4.01.2014

Anadilimiz neden Amerikanca olmalıdır?


Yeterince aşağılık çağımızda demeyeceğim zira üzgünüm ama bu hep böyleydi. Dileyenleri Tora’ya Harun’un Musa’ya “halk kötüdür” diye şikayetlenmesine göndermeli. Bu dünyada iyilik arayan sözlerden kaçınmalı, gündelik hayatta dolaşan maskeleriniz kâfi değil mi?

Söz bayağı olmalı, her karakter bir cümlesinde hem kendini övmeli sonra lanetlemeli. Söylediklerini bir sonraki sayfada unutmalı, bir balıktan beter belleğe haiz olmalı.
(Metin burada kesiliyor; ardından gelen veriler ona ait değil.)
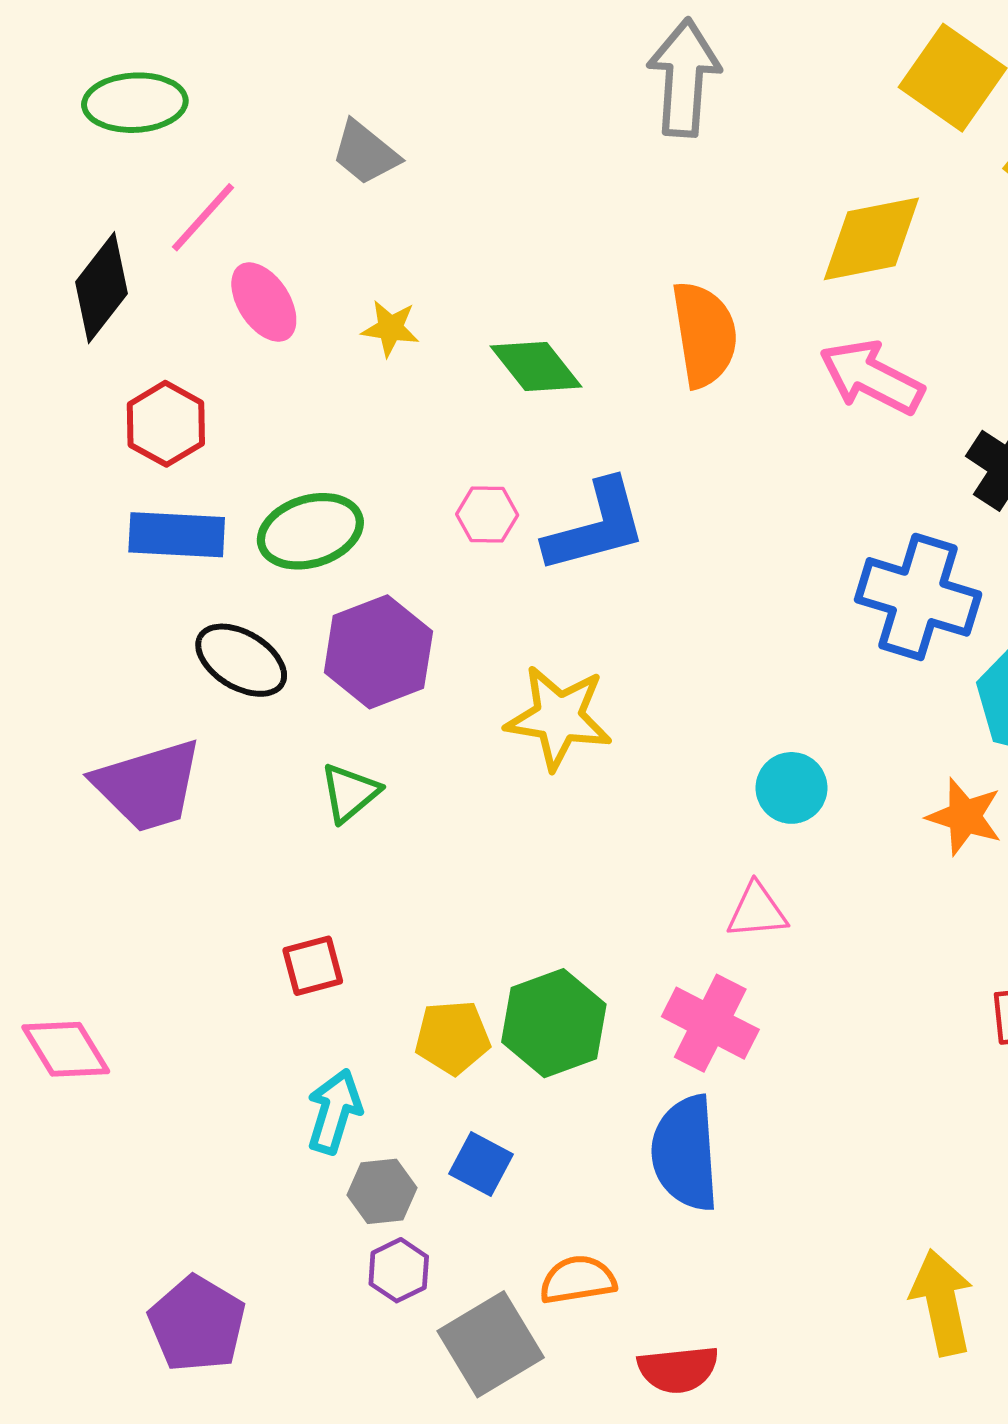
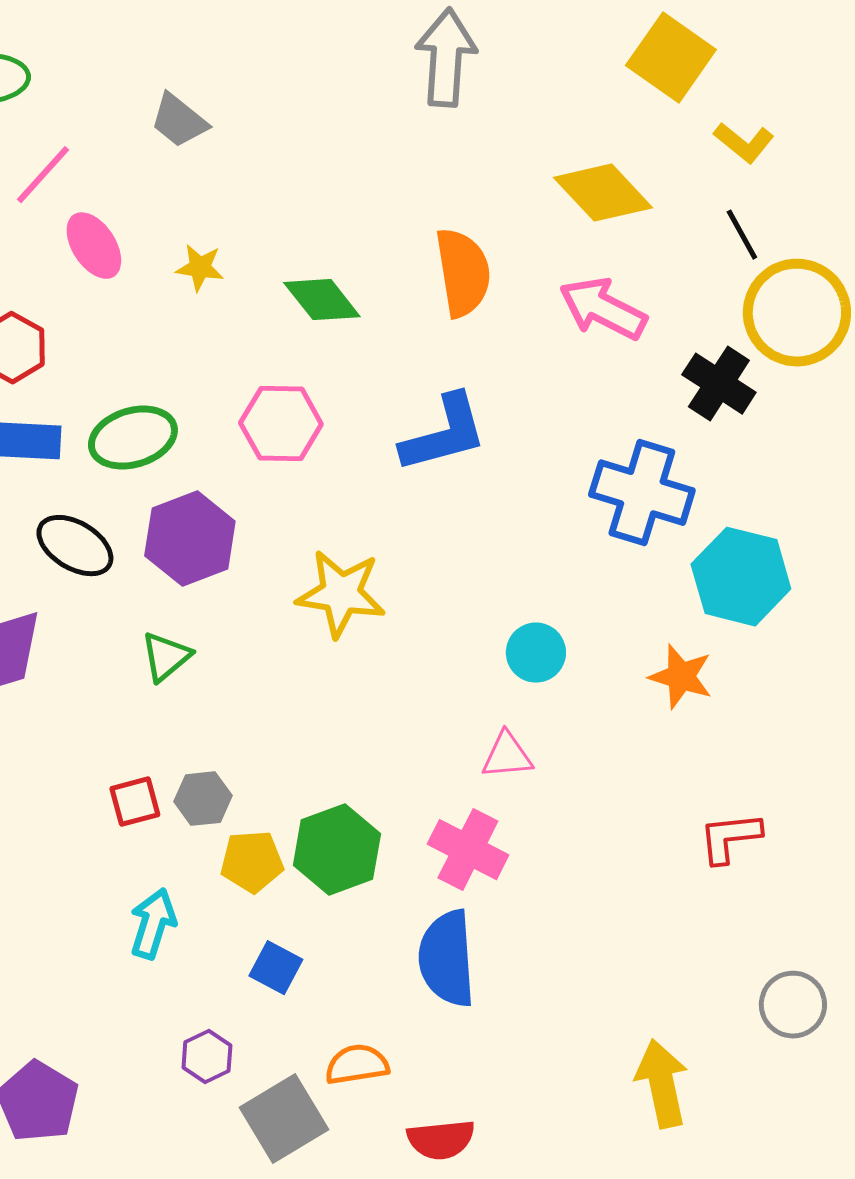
yellow diamond: (871, 239) -> (603, 193), turned 58
pink hexagon: (487, 515) -> (281, 424), size x1.6
blue L-shape: (596, 526) -> (444, 434), moved
gray hexagon: (382, 1191) -> (203, 799), moved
Siz değerli seyircilerimize bir kompozisyon konusu: Bunu güzel Türkçe’mizle yapmak mümkün müdür? İngilizce de demiyorum tabii ki, Oxford İngilizcesi, kraliçenin o ince derin lafızlarından, zeka dolu metaforlarından söz etmiyorum. Ama şunu da anlamalısın: “sözde” sokağın, ezilmişin, itilmişin diliyle de olmaz bu. Kendi sarayında gidip ezilmişi yazıyorum dersen, buna belki senin romantik hayranların salya sümük ağlar ama kargalar güler. Kargalara zırnık hürmet göstermeyen metinden ise bir halt çıkmaz.

Sisteme yöneltilmiş öfkeli “güzel” sözleri ancak sağda solda kendin gibilere satabilirsin, sayfalarca bahsettiğin pisliği kapatmak için kendine vicdani ışıltılar bulmaya çıkan zavallılara yani.. Bu yüzden ilk kural: söz efendice yere düşecek, yerin dibine inecek, yerini bilecek ve o sözü kimseler de yerden alıp, toplamaya cüret edemeyecek... Sözün esrikliğinde sarhoş olup, trans halindeki itler gibi aklına esene saldırmayacaksın, insanlara “insancık” diyerek iyiden iyiye şapşallamayacaksın. İnsan sözcüğü yeterince değersizken, bunca öfkelenmenle, saman altından insan’ı allayıp pullamayacaksın. Anladın mı Bay Kâmil?

Karanlık yeterince karanlıkken, o özenle bulup ettiğin küfürlerinle kendi küçük kulübeni ışıldatmaya yeltenmeyeceksin. Çok satarsın tabii. Ama kargaların nezdinde hiç bir değerin yok. Bunu bil. En azından.